*SELECTION*

The authors propose to do sparsity, but without hard-gating, and they do latent modulations, but their parametric predictions are done in a non-linear way. Let’s look at this in some more detail, starting with the mapping from one layer to the next in the modulated network, similar to what we had before, but with some crucial differences.

We can see that, our non-linearity has changed from the placeholder \(h(\cdot)\) to \(sin(w_0*(\cdot))\), which is simply the one that proved especially good for INRs, as proposed in the paper “Implicit Neural Representations with Periodic Activation Functions” (“SIREN”).

Instead of the \(s^{(l)}\) vectors we saw earlier, now we have one matrix \(G_{low}^{l}\) per layer, but these matrices still come from the \(\phi^i\). And instead of adding something in the non-linearity \(h\), as seen before, we now elementwise-multiply our weight matrix (coming from the global parameter \(\theta\)). If we peek at the second equation in the image above, we see that the \(G_{low}^{l}\) is the result of a sigmoid applied to something (we’ll look at it shortly), thus its values are in \((0,1)\). The authors call these matrices “soft gating masks”, as they select entries in the weight matrix to adjust (value > 0) and by how much their values should be multiplied. The authors call this process “subnetwork selection”, and this part relates to the mentioned sparsity.

Now, lets look at how these \(G_{low}^{l}\) matrices, of which we have one per layer, are computed from the \(\phi^i\), of which we have one per data-item. We see in the second equation (\(G_{low}^{l} = \sigma(U^{(l)} V^{(l)T})\)), that it is the result of a multiplication of two vectors, \(U^{(l)}\) and \(V^{(l)}\) for which we again have one per layer (as seen by the superscript \(l\)). \(U^{(l)}\) and \(V^{(l)}\) both have shape \(m \times d\), with \(d<<m\), and thus \(G_{low}^{l}\) has the same shape as \(W^{l}\), namely \(m \times m\). The \(d<<m\) ensures that the \(G_{low}^{l}\) has low rank. But, while trying to learn how to get the \(G_{low}^{l}\), we have until now just moved the goalpost! LLet’s learn how to get all the vectors \(U^{(l)}\) and \(V^{(l)}\) from the \(\phi^i\).

We now move to the latent modulation aspect of their proposed method for improving the conditioning. Similar to previous techniques, the \(U^{(l)}\) and \(V^{(l)}\) vectors are not directly the entries of the \(\phi^i\), but they are not the result of a simple affine transform either, as was the case in earlier work. Instead, they are the output of a deep residual network with input \(\phi^i\), whose parameters are subsumed under \(\theta\), i.e. the global parameters.

This is Figure 2(a) of the paper. As you can see, we have one network (as opposed to, say, one per layer), that outputs one big vector which is then spliced into all the \(U^{(l)}\) and \(V^{(l)}\) vectors (one each per layer). This network is shallow, consisting of only one or two residual blocks. Details on the architecture hyperparameters can be found on the very last pages of the paper. While previous work found it hard to optimize a non-linear latent prediction network, the authors note that the introduction of the LayerNorm played a major role in making this construction work.

Improved conditioning: How is the whole thing optimized?

*DATA FOR THIS EXERCISE*
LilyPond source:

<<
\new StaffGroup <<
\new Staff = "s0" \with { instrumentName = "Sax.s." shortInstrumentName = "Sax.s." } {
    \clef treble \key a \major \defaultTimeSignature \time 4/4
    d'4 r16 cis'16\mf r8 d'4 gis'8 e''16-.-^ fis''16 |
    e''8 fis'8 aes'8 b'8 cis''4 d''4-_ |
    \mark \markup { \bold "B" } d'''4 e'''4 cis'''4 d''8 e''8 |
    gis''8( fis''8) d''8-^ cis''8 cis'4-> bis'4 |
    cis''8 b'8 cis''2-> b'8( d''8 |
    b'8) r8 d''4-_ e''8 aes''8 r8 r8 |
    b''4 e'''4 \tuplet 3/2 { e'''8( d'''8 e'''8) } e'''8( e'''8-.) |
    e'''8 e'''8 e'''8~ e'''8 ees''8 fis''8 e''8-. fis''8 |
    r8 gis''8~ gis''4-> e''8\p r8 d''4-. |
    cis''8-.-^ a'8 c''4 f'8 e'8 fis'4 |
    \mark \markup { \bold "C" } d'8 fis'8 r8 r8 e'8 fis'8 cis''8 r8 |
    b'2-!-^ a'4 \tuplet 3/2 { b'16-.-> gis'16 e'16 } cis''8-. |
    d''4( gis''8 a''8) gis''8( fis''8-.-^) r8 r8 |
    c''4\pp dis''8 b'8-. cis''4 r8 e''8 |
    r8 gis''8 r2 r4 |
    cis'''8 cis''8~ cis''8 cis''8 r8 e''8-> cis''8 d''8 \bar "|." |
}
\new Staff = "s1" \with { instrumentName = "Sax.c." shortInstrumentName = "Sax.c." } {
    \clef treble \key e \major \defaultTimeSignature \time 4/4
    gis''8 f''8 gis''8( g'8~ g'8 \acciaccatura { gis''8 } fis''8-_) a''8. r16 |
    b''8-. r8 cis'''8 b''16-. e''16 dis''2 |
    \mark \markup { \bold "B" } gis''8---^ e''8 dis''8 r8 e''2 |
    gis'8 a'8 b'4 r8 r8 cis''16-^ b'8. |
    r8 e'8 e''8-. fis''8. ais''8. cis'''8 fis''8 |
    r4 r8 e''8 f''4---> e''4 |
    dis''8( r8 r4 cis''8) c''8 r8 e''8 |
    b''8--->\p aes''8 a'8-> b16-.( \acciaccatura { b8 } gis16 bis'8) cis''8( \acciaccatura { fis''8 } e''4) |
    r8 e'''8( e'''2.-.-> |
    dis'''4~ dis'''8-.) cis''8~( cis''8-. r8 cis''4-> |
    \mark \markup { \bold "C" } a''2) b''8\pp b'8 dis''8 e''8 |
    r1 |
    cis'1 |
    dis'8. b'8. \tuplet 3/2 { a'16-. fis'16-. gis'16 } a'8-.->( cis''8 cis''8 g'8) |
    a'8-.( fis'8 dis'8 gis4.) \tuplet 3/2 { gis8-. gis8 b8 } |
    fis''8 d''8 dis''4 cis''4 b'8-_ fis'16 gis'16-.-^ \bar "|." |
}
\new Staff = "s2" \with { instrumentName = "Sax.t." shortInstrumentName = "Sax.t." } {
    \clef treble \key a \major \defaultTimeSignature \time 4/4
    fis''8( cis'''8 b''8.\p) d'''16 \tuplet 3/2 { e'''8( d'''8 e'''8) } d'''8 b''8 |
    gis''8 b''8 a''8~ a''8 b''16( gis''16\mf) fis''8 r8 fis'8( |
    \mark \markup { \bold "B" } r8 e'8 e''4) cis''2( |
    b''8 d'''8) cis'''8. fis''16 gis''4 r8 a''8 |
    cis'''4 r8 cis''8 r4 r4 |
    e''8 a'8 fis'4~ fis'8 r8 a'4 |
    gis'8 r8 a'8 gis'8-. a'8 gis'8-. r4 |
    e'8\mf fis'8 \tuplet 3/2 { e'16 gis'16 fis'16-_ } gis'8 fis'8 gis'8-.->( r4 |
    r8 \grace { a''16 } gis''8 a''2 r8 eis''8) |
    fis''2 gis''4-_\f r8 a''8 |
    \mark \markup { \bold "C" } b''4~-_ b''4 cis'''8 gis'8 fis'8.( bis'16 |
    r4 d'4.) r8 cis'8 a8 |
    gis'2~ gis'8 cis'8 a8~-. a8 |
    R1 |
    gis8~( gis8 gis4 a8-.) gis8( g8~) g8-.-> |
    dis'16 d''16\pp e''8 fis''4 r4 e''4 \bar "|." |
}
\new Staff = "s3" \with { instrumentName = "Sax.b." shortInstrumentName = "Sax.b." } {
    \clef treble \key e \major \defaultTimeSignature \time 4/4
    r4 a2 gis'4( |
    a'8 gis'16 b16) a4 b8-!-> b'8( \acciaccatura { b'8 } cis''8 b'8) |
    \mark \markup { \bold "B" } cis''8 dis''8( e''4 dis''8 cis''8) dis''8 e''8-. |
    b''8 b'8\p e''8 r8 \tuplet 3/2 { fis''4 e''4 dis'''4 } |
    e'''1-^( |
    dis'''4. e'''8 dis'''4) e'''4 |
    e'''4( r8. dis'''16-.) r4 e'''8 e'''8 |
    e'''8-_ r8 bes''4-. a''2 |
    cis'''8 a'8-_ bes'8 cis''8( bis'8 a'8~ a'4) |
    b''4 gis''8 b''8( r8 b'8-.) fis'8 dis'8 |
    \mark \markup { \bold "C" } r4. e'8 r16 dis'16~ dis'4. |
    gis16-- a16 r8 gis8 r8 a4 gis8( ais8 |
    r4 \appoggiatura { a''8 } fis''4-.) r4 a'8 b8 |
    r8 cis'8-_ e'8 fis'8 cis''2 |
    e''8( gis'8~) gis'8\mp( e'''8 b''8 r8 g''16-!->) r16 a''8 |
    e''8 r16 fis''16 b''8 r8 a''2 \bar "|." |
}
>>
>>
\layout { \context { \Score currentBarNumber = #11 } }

*YOUR TASKS*
**A.** Give every phrase that appears in quotation marks in the text on modulated networks.
**B.** Return each line of the listing that contains the string "bold", where case matters.
The text on modulated networks and the listing after it are unrelated material.

*SET OF ANSWERS*
**A.**
- “Implicit Neural Representations with Periodic Activation Functions”
- “SIREN”
- “soft gating masks”
- “subnetwork selection”

**B.**
    \mark \markup { \bold "B" } d'''4 e'''4 cis'''4 d''8 e''8 |
    \mark \markup { \bold "C" } d'8 fis'8 r8 r8 e'8 fis'8 cis''8 r8 |
    \mark \markup { \bold "B" } gis''8---^ e''8 dis''8 r8 e''2 |
    \mark \markup { \bold "C" } a''2) b''8\pp b'8 dis''8 e''8 |
    \mark \markup { \bold "B" } r8 e'8 e''4) cis''2( |
    \mark \markup { \bold "C" } b''4~-_ b''4 cis'''8 gis'8 fis'8.( bis'16 |
    \mark \markup { \bold "B" } cis''8 dis''8( e''4 dis''8 cis''8) dis''8 e''8-. |
    \mark \markup { \bold "C" } r4. e'8 r16 dis'16~ dis'4. |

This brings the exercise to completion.